- _ACTIVITY_:
Repeat all of the records exactly, leaving out the pictures.

Start of EXTRACTED MATERIAL

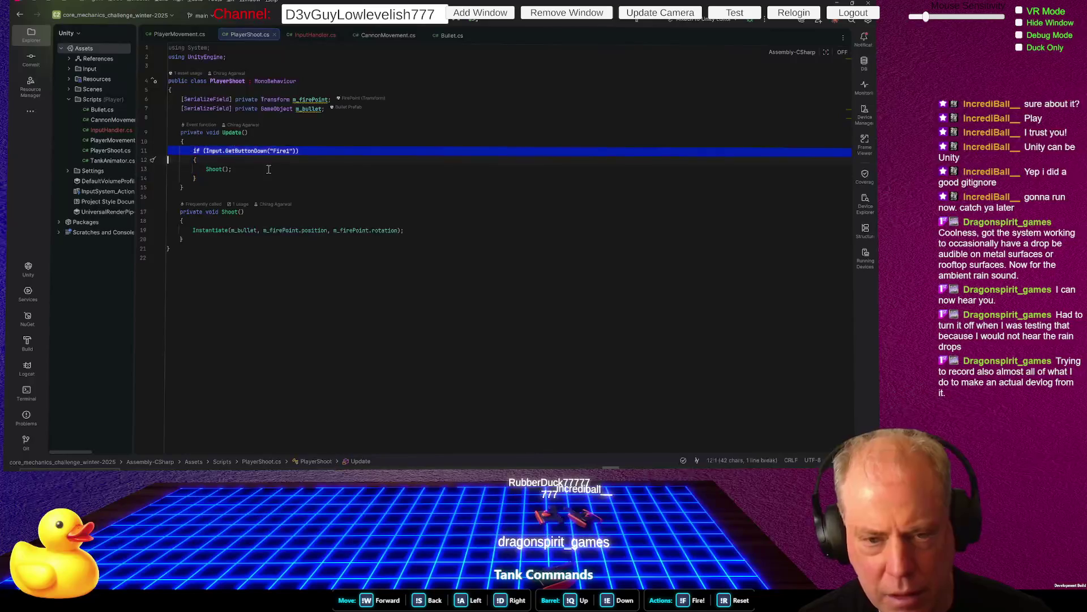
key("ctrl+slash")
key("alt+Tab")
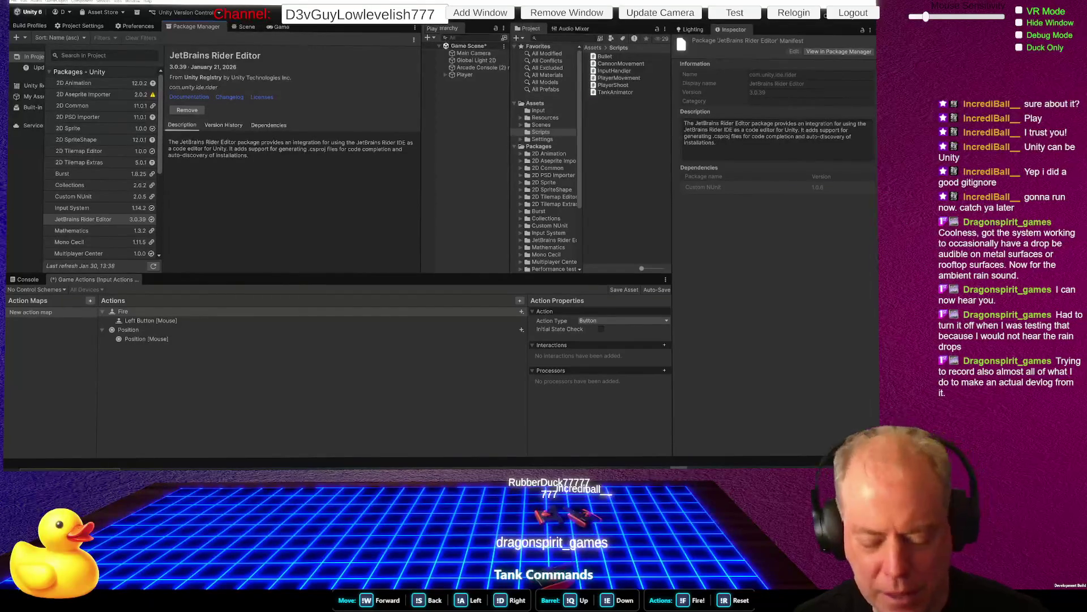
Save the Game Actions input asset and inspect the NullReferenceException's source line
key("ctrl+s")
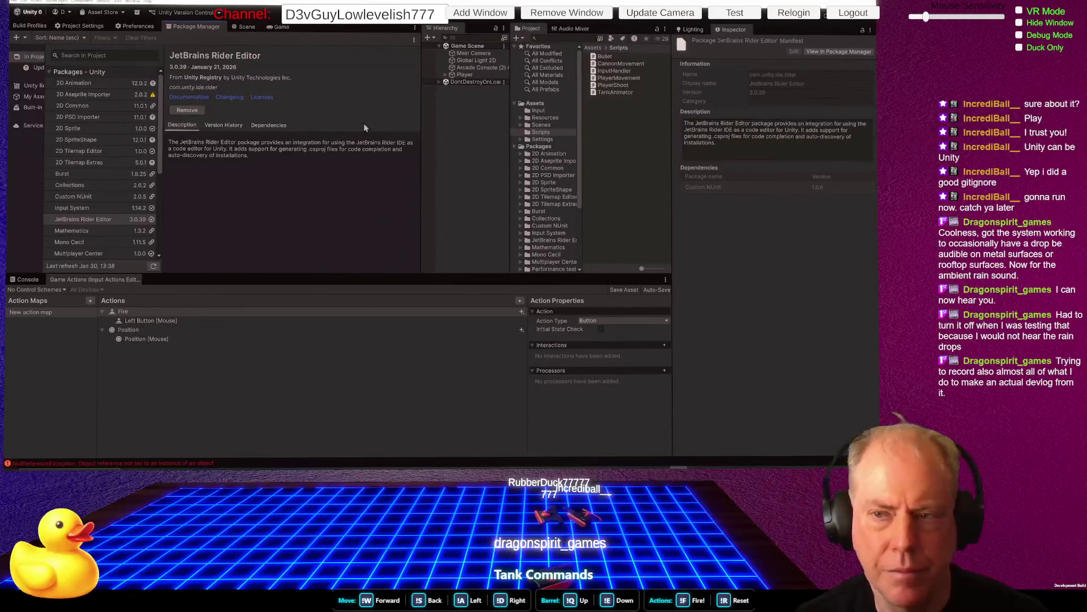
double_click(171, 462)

End of EXTRACTED MATERIAL

- _TASK ANSWER_:
key("ctrl+slash")
key("alt+Tab")
Save the Game Actions input asset and inspect the NullReferenceException's source line
key("ctrl+s")
double_click(171, 462)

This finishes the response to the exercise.